Unless private capital is admitted to a leading role the power sector could be starved of investment. For MENA this means a rapid improvement on recent trends if it is to grab a greater share of the annual flow of foreign direct investment (FDI), now estimated to be running at $200,000 million.

'There is great competition from Latin America, Asia and central and eastern Europe for FDIs and the MENA region has been falling behind,' Lindahl says. He thinks the region should aim to secure about a third of its $21,000 million annual infrastructure bill from the private sector. Economic reform is a prerequisite.

'We need privatisation of state industries, liberalisation of the trading regime, deregulation, a faster decision making process and full transparency.' This means new rules and regulations for foreign investment and the standardisation of custom duties across the GCC. There is also no escaping sensitive issues - the generous subsidies on public services have to be reduced.

The modest progress of the independent power project (IPP) is testimony to the limitations of the present investment climate.

'Only two IPPs have so far materialised, at Al-Manah in Oman and Jorf Lasfar in Morocco. We cannot continue with having one IPP every two years. The pace of implementing IPPs in Latin America is much faster, with a couple of plants being done a year.'

Lindahl estimates that the region should be aiming to implement five or six IPPs a year by early in the next century, accounting for a third of all new generating capacity.

Governments must also be aware that developers will only invest if they are assured of a reasonable internal rate of return (IRR).

'The IRR has to be in the range of 15-20 per cent to be comparable to the rest of the world,' Lindahl says.
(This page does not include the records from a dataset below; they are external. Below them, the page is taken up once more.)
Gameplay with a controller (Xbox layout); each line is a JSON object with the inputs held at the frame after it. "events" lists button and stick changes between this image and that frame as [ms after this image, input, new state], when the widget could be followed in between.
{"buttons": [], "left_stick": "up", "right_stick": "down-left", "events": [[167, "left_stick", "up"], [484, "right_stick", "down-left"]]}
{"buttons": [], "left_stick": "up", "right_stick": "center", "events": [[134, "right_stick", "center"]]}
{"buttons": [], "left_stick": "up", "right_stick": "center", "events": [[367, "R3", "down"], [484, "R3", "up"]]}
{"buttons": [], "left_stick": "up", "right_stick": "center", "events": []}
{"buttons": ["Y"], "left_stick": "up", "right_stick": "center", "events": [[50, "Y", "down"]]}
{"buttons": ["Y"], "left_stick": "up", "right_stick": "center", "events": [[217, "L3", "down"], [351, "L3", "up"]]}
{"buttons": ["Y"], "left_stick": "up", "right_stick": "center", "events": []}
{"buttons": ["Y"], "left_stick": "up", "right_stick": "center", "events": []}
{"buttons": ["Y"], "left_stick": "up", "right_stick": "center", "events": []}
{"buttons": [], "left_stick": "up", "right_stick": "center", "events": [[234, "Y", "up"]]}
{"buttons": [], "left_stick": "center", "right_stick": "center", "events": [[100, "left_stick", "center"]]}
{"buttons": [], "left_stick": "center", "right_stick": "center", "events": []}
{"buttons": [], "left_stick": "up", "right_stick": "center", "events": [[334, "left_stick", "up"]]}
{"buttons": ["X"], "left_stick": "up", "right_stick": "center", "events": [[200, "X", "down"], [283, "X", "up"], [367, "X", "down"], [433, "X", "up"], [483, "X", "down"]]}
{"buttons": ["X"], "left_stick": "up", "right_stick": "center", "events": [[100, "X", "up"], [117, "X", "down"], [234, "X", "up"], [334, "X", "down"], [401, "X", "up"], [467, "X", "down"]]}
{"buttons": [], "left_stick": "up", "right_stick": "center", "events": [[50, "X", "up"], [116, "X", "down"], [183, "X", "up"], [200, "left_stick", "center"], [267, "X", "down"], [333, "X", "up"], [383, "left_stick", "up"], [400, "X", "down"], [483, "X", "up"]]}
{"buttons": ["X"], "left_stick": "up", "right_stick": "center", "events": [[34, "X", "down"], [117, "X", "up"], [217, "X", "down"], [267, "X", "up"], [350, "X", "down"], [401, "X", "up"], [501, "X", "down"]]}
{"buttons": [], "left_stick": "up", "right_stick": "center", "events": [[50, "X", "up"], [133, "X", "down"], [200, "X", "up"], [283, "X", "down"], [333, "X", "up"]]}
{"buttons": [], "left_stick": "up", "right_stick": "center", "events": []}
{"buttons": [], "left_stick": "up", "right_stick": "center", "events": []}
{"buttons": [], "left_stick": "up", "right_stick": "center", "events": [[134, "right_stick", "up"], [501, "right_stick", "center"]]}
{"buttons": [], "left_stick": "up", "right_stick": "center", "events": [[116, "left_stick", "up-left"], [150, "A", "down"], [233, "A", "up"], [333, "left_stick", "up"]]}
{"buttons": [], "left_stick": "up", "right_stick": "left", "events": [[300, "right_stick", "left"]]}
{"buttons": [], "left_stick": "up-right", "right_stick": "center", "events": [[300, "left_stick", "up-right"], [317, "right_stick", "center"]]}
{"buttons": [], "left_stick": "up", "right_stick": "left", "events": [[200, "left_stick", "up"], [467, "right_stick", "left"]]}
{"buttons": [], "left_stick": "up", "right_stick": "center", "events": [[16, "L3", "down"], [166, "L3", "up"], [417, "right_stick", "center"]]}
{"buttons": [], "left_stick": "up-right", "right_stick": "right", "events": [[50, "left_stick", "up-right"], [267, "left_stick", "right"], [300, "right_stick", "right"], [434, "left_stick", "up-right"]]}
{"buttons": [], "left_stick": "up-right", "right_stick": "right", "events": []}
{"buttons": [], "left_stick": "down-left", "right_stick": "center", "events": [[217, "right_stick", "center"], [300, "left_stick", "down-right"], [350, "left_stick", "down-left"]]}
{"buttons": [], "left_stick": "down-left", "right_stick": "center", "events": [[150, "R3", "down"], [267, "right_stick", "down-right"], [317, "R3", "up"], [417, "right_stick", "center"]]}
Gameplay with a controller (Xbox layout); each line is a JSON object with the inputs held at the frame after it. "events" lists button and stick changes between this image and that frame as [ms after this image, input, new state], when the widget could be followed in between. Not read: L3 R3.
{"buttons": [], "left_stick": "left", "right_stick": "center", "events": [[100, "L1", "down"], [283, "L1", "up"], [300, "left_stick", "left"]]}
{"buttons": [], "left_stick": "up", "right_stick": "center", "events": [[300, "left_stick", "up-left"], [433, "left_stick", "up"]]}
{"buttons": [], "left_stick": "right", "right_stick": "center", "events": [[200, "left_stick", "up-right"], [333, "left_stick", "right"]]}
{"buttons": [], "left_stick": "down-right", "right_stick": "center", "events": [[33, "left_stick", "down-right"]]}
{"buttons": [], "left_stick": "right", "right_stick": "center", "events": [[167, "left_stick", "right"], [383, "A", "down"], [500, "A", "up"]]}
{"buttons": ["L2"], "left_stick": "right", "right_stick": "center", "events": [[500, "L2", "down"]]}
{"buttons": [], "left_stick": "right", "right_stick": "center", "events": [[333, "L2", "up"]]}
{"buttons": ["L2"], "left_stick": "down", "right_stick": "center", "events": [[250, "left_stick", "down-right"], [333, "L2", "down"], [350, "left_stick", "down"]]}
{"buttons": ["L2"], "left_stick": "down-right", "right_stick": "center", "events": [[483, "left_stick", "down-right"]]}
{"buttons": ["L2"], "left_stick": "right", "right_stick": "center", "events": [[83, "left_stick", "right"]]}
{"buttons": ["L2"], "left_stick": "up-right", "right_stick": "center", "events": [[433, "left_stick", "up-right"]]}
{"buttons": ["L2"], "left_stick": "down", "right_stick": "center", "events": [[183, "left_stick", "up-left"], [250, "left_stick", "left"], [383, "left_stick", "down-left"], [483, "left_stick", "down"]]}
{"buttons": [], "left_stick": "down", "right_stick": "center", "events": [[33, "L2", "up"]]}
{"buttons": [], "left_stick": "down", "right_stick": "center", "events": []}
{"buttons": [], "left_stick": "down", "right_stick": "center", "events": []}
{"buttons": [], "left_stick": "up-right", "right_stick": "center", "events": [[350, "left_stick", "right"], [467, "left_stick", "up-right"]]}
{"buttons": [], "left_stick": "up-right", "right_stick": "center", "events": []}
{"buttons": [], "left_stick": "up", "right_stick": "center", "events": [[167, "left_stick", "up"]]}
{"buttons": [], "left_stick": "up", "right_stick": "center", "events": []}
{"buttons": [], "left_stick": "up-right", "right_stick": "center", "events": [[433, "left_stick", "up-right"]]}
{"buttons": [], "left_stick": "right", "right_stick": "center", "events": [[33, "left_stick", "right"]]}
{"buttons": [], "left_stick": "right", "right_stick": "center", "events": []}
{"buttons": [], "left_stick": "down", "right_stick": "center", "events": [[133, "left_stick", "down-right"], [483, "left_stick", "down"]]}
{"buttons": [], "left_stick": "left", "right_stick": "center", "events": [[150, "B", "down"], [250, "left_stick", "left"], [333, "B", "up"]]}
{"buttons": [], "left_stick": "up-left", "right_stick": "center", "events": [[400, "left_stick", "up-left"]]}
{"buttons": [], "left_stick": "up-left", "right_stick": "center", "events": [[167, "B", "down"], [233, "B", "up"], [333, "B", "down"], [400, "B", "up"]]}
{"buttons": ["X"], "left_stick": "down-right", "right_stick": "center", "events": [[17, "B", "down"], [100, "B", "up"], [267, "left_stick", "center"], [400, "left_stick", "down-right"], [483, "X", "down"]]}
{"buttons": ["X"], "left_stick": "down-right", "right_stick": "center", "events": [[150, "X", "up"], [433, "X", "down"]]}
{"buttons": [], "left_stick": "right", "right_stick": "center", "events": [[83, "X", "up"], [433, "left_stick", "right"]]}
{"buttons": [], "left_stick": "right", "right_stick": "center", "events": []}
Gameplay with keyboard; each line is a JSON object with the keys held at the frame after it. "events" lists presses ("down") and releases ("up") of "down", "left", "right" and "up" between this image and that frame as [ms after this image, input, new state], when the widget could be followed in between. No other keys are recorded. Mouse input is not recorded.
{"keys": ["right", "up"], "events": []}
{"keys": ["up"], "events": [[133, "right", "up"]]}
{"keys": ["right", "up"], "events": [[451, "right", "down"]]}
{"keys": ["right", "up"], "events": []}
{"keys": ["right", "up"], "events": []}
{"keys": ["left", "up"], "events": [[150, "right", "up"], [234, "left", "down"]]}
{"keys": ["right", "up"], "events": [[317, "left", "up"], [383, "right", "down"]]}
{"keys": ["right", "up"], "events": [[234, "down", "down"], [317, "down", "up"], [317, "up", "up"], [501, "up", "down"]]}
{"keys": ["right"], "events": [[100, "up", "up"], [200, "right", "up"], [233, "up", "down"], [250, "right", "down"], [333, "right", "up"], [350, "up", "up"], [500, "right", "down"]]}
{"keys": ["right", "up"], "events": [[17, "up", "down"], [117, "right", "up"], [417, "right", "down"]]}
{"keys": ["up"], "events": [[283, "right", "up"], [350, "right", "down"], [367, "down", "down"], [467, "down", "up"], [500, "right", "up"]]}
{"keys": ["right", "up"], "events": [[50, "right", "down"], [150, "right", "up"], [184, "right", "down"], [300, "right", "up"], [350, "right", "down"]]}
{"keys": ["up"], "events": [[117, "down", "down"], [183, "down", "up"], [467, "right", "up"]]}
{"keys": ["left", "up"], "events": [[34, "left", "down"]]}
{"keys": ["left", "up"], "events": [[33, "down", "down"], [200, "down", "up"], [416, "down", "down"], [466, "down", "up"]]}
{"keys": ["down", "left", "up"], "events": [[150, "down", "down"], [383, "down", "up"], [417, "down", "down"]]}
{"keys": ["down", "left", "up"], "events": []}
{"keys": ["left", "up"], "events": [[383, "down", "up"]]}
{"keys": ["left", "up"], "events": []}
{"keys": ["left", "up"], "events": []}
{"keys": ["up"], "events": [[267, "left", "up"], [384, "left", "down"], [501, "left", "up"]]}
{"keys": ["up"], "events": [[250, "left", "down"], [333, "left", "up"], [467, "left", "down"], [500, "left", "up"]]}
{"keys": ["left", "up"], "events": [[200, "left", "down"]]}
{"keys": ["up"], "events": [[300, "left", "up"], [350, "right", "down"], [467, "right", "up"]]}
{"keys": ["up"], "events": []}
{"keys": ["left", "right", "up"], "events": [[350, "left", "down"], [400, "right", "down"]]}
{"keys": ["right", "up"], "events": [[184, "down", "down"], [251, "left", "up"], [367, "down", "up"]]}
Experience elsewhere has also highlighted the need for clients to be selective about the number of developers they invite to bid for an IPP.

'There is a worrying trend that the more people who turn up as developers, the more they drive down the IRR. Sooner or later, developers and investors will drop out.'

However, IPPs are only one element in an overall strategy for meeting the region's future power needs. Greater use should be made of combined cycle technology, which achieves efficiency rates of 60 per cent. The interconnection of national grids is another obvious option.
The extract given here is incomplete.